Valdosta Daily Times

February 23, 2010

A mama’s prayers on the side of the road

Dean Poling

A hint of embarrassment slides into his voice, when his mother says, I love you. Not that he doesn’t love his mother. Embarrassment or not, he responds by saying, he loves her, too.

It’s just that she’s on speaker phone. Everybody can hear both sides of the conversation. Everybody being this young man, my oldest son and myself. And possibly people in the surrounding houses who’ve been awakened by this situation on the side of a midnight road.

The teenager’s car has broken down. He thought it had run out of gas. He called my son with a request for a full gas can. My son and I fill up the gas can. We find this young man’s car stalled in a neighborhood street. We empty the gas can into his tank. Still no start, just an engine’s grinding refusal to turn over.

We push his car out of the street. Popping the clutch in a roll doesn’t inspire the ignition to crank. It does cause his car alarm to whoop and ring, inspiring lights to brighten the windows of darkened houses.

A ride is offered, but he has called his dad.

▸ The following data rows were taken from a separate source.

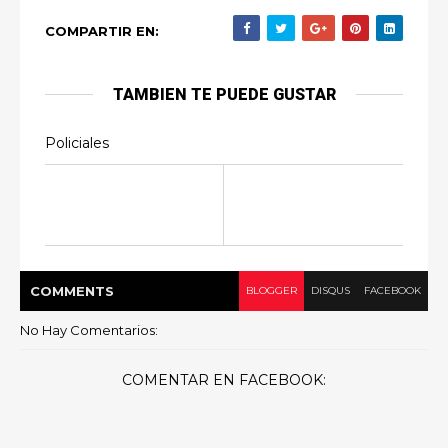
COMPARTIR EN:
TAMBIEN TE PUEDE GUSTAR
Policiales
COMMENT
S
BLOGGER
DISQUS
FACEBOOK
No Hay Comentarios:
COMENTAR EN FACEBOOK:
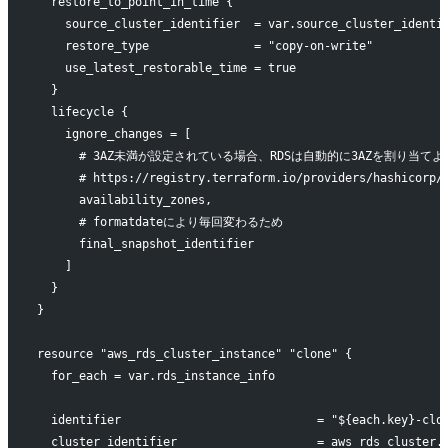
  restore_to_point_in_time {
    source_cluster_identifier  = var.source_cluster_identi
    restore_type               = "copy-on-write"
    use_latest_restorable_time = true
  }
  lifecycle {
    ignore_changes = [
      # 3AZ未満が設定されている場合、RDSは自動的に3AZを割り
      # https://registry.terraform.io/providers/hashicorp/
      availability_zones,
      # formatdateにより毎回変わるため
      final_snapshot_identifier
    ]
  }
}
resource "aws_rds_cluster_instance" "clone" {
  for_each = var.rds_instance_info
  identifier                            = "${each.key}-clo
  cluster_identifier                    = aws_rds_cluster.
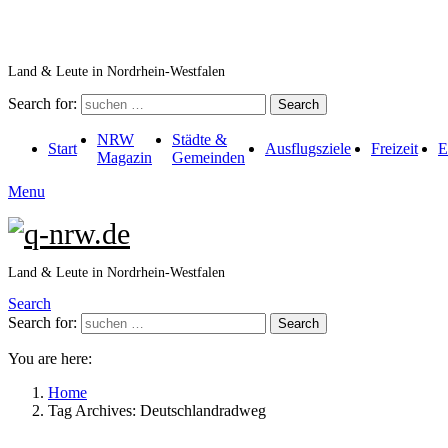
Land & Leute in Nordrhein-Westfalen
Search for:
Search
NRW
Städte &
Start
Ausflugsziele
Freizeit
E
Magazin
Gemeinden
Menu
Land & Leute in Nordrhein-Westfalen
Search
Search for:
Search
You are here:
Home
Tag Archives: Deutschlandradweg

His father will pick him up. We wait for the boy’s father to arrive.

Waiting on the side of the road, the young man calls his mother. They exchange I love yous. Hers expressed without hesitation. His likely no less sincere but said with trepidation, a lowering of voice.

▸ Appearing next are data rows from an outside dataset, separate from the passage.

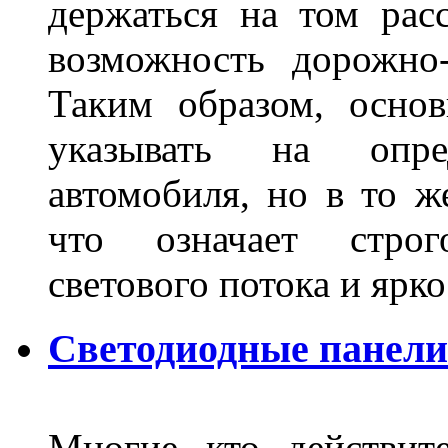
держаться на том расс
возможность дорожно-
Таким образом, основ
указывать на опре
автомобиля, но в то ж
что означает стро
светового потока и яр
Светодиодные панели
Многие кто действит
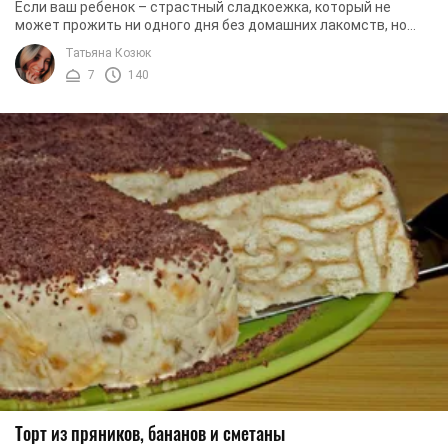
Если ваш ребенок – страстный сладкоежка, который не
может прожить ни одного дня без домашних лакомств, но
при этом вы не любите долго возиться возле ...
Татьяна Козюк
7
140
Торт из пряников, бананов и сметаны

Standing alongside a road, hazards flashing, cars whooshing past so close our parked cars tremble, nighttime, with people looking out of their windows, a man walking outside into his carport, just a silhouette with what looks like something dark gripped in one hand, that lonesome sound of distant passing highway traffic on the lighted horizon of Bemiss Road, a mother’s love is a good thing to have on your side here.

In their love and worry, many mothers have a practice of praying for guardian angels for their wayward sons, especially those sons stalled alongside a dark road, whether that is a literal road in the middle of the night, or a figurative road in the darkness of a life and soul.

I wonder how many times my own dear mother’s prayers gave me some extra edge, a twist of added luck, a guardian angel to watch over my old days and old ways. Standing alongside this road, as old as I am, as many dark roads where I have stalled in the past, I know if my mom knew my location, she would offer a little prayer for me, even now, even now.

If she were on the phone, she would tell me that she loves me. Age has taught me not to be embarrassed by such a declaration but to treasure those words, that mother’s love and concern, and return it in kind.

So, young men, don’t be embarrassed by a mother’s love. Don’t duck it. Don’t whisper away from it. Accept it and rejoice in it.

It may be Dad who drives out in the middle of the night to get you, but it may well be Mom’s prayers back home that will see you through your dark time on the side of the road.



Dean Poling is The Valdosta Daily Times assistant managing editor. His book, “Waiting for Willie,” a novel, is available at The Valdosta Daily Times’ 201 N. Troup St. offices.